- [Directions]
Could you copy the part of the records below that opens with the line containing "Rusty James, de Francis Ford" and closes with the line containing "https://i.mopix.cc/4ZcHcU.jpg", both of those lines included? Leave the pictures out of your answer.

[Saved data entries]
== Segment start ==
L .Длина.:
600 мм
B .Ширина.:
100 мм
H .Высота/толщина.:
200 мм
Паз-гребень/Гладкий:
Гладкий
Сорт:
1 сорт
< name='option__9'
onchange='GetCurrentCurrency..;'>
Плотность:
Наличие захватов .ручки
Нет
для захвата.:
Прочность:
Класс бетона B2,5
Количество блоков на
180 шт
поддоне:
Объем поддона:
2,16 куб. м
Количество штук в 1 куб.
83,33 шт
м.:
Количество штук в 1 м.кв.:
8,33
== Segment end ==
== Segment start ==
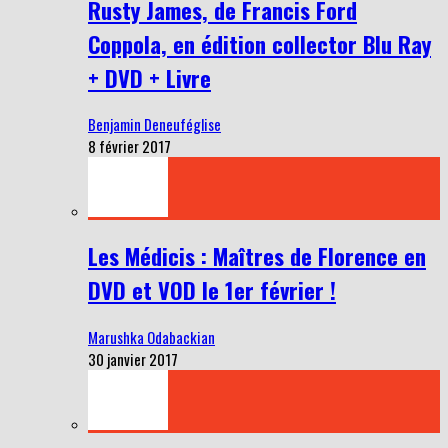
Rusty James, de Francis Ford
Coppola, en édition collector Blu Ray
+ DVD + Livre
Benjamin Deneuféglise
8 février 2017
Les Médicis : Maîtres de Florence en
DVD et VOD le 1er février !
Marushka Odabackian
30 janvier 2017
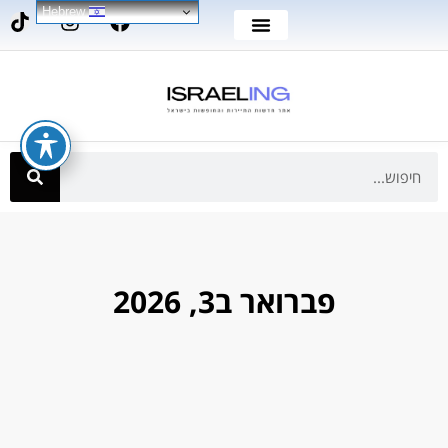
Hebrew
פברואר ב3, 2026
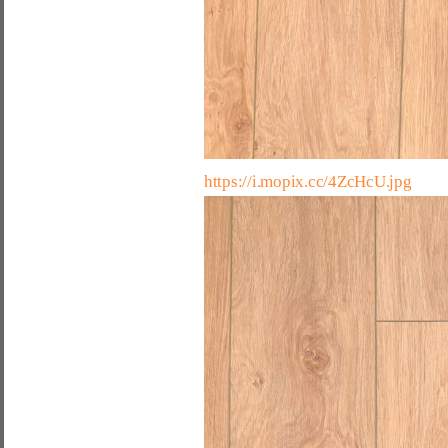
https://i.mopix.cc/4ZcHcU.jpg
== Segment end ==
- [Output of the task]
Rusty James, de Francis Ford
Coppola, en édition collector Blu Ray
+ DVD + Livre
Benjamin Deneuféglise
8 février 2017
Les Médicis : Maîtres de Florence en
DVD et VOD le 1er février !
Marushka Odabackian
30 janvier 2017
Hebrew
פברואר ב3, 2026
https://i.mopix.cc/4ZcHcU.jpg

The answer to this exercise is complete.